_hackers/minds
Colin Percival
Security researcher

Colin Percival

Canadian computer scientist (born 1980)

Nationality
Canada

Colin A. Percival is a Canadian computer scientist and computer security researcher. He completed his undergraduate education at Simon Fraser University and a doctorate at the University of Oxford. While at university he joined the FreeBSD project, and achieved some notoriety for discovering a security weakness in Intel's hyper-threading technology. Besides his work in delta compression and the introduction of memory-hard functions, he is also known for developing the Tarsnap

Early Life and Education

Percival began taking mathematics courses at Simon Fraser University (SFU) at age 13, while still a student at Burnaby Central Secondary School in Burnaby, Canada. He officially enrolled at SFU in 1998, where he studied number theory under Peter Borwein. During his undergraduate years he competed in the William Lowell Putnam Mathematical Competition, placing in the top 15 in 1998 and achieving Putnam Fellow status — a top-six finish — in 1999.

From 1998 to 2000, Percival organized the PiHex distributed computing project, coordinating contributors worldwide to calculate specific binary digits of pi. He graduated from SFU in 2001 and was awarded a Commonwealth Scholarship to the University of Oxford.

At Oxford, Percival initially pursued research in distributed computing. A serious illness in 2003 interrupted that work for several months, prompting him to redirect his attention toward building a software update system for the FreeBSD operating system. This led him to develop bsdiff, a highly efficient delta compression algorithm, which became the central focus of his doctoral research. He also contributed portsnap in 2004, which uses bsdiff to distribute snapshots of the FreeBSD ports tree. His 2006 doctoral thesis, supervised by William F. McColl and Richard P. Brent, is titled "Matching with Mismatches and Assorted Applications" and describes further improvements to bsdiff compression.

Career

FreeBSD and the Hyper-Threading Vulnerability

After joining the FreeBSD Security Team in 2004, Percival analyzed the behavior of hyper-threading as implemented on Intel's Pentium 4 CPUs. He discovered a security flaw allowing a malicious thread to exploit a timing-based side-channel attack to steal secret data from another thread sharing the same processor core and cache. He reported the issue privately to Intel and operating system vendors with mitigation suggestions before making the details public in May 2005.

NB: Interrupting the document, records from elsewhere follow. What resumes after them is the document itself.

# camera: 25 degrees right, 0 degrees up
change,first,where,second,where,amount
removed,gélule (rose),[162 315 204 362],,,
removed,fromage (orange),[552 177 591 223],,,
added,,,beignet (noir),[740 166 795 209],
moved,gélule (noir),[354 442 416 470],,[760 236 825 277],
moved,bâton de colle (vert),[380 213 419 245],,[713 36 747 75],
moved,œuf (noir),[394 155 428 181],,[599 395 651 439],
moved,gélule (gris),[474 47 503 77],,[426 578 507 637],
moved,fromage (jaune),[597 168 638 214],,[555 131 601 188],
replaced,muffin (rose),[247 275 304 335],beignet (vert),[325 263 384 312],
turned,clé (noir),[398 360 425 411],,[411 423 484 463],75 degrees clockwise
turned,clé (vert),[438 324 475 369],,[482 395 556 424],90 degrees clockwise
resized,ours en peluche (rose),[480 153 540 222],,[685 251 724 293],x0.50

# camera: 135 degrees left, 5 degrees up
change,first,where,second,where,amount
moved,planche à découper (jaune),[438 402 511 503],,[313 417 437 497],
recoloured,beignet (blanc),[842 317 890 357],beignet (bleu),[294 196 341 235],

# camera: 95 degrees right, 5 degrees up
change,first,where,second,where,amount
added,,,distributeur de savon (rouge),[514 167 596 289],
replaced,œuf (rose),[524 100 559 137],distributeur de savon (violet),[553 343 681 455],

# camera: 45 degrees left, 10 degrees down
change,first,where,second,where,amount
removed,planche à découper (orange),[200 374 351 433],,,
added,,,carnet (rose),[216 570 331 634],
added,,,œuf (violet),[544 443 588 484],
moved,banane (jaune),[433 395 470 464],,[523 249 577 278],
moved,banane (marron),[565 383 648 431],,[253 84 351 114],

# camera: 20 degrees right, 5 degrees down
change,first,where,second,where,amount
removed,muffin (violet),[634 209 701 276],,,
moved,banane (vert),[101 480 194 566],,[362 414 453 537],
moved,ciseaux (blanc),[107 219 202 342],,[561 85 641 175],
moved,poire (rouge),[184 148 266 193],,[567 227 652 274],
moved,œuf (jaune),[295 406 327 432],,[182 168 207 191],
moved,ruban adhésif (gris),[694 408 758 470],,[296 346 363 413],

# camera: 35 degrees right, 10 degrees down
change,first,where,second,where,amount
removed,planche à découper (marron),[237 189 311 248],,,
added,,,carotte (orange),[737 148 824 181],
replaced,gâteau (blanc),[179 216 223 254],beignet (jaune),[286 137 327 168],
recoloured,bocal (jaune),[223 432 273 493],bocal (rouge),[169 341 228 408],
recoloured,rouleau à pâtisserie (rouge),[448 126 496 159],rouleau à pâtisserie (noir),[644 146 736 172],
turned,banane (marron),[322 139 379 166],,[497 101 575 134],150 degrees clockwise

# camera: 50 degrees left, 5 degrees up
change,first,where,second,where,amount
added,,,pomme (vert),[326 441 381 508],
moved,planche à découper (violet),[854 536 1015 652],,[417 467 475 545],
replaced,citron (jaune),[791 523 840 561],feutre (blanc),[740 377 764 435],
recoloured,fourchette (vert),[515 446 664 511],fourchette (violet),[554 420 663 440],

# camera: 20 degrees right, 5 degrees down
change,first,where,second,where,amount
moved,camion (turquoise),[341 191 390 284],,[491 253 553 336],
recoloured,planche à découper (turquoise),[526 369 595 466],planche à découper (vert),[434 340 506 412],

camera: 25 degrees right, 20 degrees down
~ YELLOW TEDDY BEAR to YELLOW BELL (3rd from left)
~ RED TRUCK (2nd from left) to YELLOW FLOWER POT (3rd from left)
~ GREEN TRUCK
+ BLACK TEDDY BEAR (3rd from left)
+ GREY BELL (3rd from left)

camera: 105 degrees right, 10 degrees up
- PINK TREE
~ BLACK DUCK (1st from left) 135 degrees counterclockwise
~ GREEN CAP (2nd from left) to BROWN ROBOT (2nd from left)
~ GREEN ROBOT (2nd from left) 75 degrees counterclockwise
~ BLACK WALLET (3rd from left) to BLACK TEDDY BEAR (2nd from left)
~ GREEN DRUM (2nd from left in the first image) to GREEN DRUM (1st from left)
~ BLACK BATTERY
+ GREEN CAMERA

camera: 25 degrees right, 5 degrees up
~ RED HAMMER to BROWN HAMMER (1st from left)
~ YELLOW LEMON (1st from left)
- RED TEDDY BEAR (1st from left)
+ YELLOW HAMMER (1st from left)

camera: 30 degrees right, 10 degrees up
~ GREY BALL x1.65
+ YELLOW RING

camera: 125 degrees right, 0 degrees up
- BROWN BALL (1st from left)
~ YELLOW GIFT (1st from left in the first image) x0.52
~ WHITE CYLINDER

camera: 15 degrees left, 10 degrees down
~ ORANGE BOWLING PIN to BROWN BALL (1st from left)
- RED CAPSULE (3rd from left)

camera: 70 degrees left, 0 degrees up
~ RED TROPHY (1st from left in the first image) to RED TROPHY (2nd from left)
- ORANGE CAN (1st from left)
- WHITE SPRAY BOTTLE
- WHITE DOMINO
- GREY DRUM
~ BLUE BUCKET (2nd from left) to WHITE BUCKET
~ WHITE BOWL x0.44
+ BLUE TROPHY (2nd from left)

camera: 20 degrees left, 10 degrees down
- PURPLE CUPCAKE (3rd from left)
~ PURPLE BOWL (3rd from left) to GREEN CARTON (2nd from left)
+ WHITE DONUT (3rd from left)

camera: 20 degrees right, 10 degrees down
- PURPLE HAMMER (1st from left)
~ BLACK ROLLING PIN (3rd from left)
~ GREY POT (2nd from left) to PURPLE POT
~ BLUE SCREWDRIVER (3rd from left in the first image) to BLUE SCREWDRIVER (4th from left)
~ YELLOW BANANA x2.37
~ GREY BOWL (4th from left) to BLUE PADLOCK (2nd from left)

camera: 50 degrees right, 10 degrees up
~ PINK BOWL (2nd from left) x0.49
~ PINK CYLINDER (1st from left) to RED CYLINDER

Following the completion of his doctorate, Percival returned to SFU as a visiting researcher. He served as FreeBSD Security Officer from August 2005 to May 2012, and was elected to the FreeBSD Core Team for the 2010–2012 term.

Tarsnap and scrypt

Percival founded Tarsnap in 2006, a secure encrypted online backup service. After roughly two years of development, Tarsnap entered public beta in November 2008 and became profitable by February 2009.

In 2009, while working to add passphrase protection to Tarsnap keys, Percival grew dissatisfied with existing key derivation functions. Drawing on his background in distributed computing, he modeled an attacker using specialized hardware to massively parallelize brute-force passphrase searches. He concluded that existing key derivation functions were vulnerable to such attacks and designed scrypt, an algorithm requiring memory consumption nearly proportional to its run time, making large-scale parallel attacks cost-prohibitive. He formally defined the concept of memory-hard functions in this context. Scrypt has since become widely adopted and serves as the basis of proof-of-work in Litecoin and several other cryptocurrencies.

Also in 2009, Percival uncovered a critical flaw in AWS's use of cryptographic signatures to authenticate EC2, SimpleDB, SQS, and S3 REST APIs.

FreeBSD on Amazon EC2 and Later Work

Percival worked for several years to bring FreeBSD to the Amazon EC2 platform, building disk images, debugging kernel crashes, and coordinating with engineers at both Amazon and FreeBSD. Amazon announced official FreeBSD support on EC2 in November 2012. In 2019, he was recognized as an AWS Community Hero for this work. In 2022, he announced FreeBSD support for Amazon's Firecracker hypervisor.

Since 2020, Percival has been part of FreeBSD's primary release engineering team. On November 17, 2023, he was promoted to FreeBSD's Lead Release Engineer.

Notable Work

Percival's principal technical contributions include the bsdiff delta compression algorithm, the scrypt memory-hard key derivation function, the freebsd-update and portsnap tools, and the Tarsnap backup service. His discovery of the Intel hyper-threading side-channel vulnerability was an early and significant contribution to the field of hardware security research.

Recognition and Legacy

Having collaborated with mathematicians including Peter Borwein and Richard P. Brent, Percival holds an Erdős number of 3. Memory-hard functions, a concept he helped define, have become an active area of cryptographic research. He is based in Vancouver, Canada, and has maintained a technical blog since 2005.